La dernière saison des rapports en Europe confirme que les principales entreprises de défense du continent sont passées de la rhétorique aux résultats.
Parmi les sous-traitants à grande capitalisation dont la capitalisation boursière est supérieure à 10 milliards de dollars et qui ont publié leurs chiffres pour le trimestre de mars, des noms tels que Rheinmetall, Leonardo, Thales, Safran et Airbus, le chiffre d'affaires des 12 derniers mois augmente actuellement à un taux moyen de 22,2% d'une année sur l'autre.
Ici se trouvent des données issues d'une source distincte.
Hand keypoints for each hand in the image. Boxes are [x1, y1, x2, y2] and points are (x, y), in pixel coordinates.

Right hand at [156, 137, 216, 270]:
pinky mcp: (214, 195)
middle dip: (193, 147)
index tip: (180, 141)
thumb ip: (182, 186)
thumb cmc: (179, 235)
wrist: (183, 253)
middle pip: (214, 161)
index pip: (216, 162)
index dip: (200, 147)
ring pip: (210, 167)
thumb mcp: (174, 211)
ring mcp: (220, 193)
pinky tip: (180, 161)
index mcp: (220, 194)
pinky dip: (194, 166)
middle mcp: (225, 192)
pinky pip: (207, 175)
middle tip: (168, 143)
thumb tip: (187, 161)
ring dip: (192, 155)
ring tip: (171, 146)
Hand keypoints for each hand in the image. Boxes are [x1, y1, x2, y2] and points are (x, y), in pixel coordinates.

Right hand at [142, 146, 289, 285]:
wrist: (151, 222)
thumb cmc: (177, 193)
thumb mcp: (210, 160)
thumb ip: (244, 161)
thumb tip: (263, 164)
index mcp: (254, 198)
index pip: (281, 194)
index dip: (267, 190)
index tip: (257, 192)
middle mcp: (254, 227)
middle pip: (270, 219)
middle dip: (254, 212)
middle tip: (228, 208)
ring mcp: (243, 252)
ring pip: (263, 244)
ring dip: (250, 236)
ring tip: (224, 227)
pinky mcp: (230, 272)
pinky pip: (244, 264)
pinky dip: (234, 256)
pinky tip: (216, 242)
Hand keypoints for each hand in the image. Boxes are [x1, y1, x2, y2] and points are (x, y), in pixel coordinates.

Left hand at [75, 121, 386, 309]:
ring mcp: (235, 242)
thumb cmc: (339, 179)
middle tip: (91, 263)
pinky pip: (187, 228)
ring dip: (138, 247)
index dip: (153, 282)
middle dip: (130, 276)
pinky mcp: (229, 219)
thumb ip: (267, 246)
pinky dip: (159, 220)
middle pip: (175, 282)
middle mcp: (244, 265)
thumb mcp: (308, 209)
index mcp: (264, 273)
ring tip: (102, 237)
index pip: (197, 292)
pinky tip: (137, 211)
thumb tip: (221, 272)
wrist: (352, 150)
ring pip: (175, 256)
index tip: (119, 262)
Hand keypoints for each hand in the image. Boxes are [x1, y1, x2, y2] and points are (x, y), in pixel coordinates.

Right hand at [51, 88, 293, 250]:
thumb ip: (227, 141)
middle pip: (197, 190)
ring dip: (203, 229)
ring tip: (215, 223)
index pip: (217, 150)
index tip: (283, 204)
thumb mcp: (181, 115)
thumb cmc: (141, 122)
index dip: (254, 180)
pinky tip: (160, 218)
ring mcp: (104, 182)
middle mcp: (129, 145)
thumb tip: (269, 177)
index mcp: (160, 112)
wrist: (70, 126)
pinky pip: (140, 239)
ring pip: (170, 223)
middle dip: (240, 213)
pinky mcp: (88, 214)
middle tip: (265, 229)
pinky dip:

En mai 2022, ce chiffre était d'à peine 6,1%. L'évolution de la visibilité des commandes est encore plus marquée: ces entreprises disposent aujourd'hui de carnets de commandes représentant près de 49 mois de chiffre d'affaires, contre un peu plus de 30 mois au printemps 2022. Concrètement, les donneurs d'ordre européens ont d'ores et déjà enregistré suffisamment de commandes pour occuper les lignes de production jusqu'à la fin de la décennie et au-delà.
Les catalyseurs sont bien connus, mais ils continuent de s'accumuler. L'OTAN-Europe a dépensé environ 326 milliards d'euros pour la défense en 2024, soit un bond de 17%, et les nouveaux crédits pluriannuels se répercutent sur les carnets de commande des entreprises. Le Sondervermögen allemand, d'une valeur de 100 milliards d'euros, finance de nouveaux programmes de véhicules blindés, d'artillerie et de missiles; la Pologne se rapproche des 4% du PIB; et le Royaume-Uni s'est engagé à atteindre 2,5% d'ici 2030. Bruxelles renforce la tendance avec sa politique industrielle: au moins la moitié des futurs marchés publics devront être passés en Europe, et les projets cofinancés par le Fonds européen de défense exigent une collaboration transfrontalière, ce qui élargit encore le marché à couvrir.
Le contraste avec les États-Unis est instructif. Parmi les entreprises de défense américaines dont la capitalisation boursière est supérieure à 10 milliards de dollars et qui ont publié leurs résultats pour le premier trimestre, les ventes sur 12 mois ont augmenté en moyenne de 12,4% en glissement annuel, ce qui est nettement inférieur à leurs homologues européens (22,2%). Le sentiment du marché a également reflété cette divergence: depuis le début de l'année, l'indice MSCI Europe Aerospace & Defence a augmenté d'environ 60%, tandis que son homologue américain a progressé d'environ 20%.
Plusieurs changements structurels expliquent la surperformance de l'Europe. Premièrement, des décennies de sous-investissement signifient que les stocks européens de munitions, de véhicules et de pièces détachées sont historiquement minces; le réapprovisionnement à lui seul est un exercice pluriannuel. Deuxièmement, les tensions géopolitiques croissantes, amplifiées par les doutes quant à la pérennité des garanties de sécurité des États-Unis, ont poussé les gouvernements européens à assumer une plus grande part de leur propre charge de défense, ce qui a accéléré les calendriers d'acquisition. Troisièmement, la course à l'avance technologique dans les domaines de la défense augmente les budgets de recherche et de développement et oriente les capitaux vers les programmes de la prochaine génération. Enfin, la consolidation de l'industrie, soutenue par Bruxelles et les capitales nationales, donne naissance à des entreprises de premier plan plus importantes et mieux capitalisées, capables de réaliser des économies d'échelle et de favoriser l'autonomie stratégique sur tout le continent.
En bref, le secteur européen de la défense est au cœur d'une véritable renaissance de la croissance. Les revenus progressent à des taux à deux chiffres et les carnets de commandes s'étendent maintenant sur près de quatre années de revenus. Avec les pressions sécuritaires de et les règles d'approvisionnement qui favorisent de plus en plus les entreprises de défense nationales, cet élan devrait se poursuivre bien au-delà de l'année en cours.
Les données, sauf indication contraire, proviennent de WisdomTree, Bloomberg, au 28 mai 2025.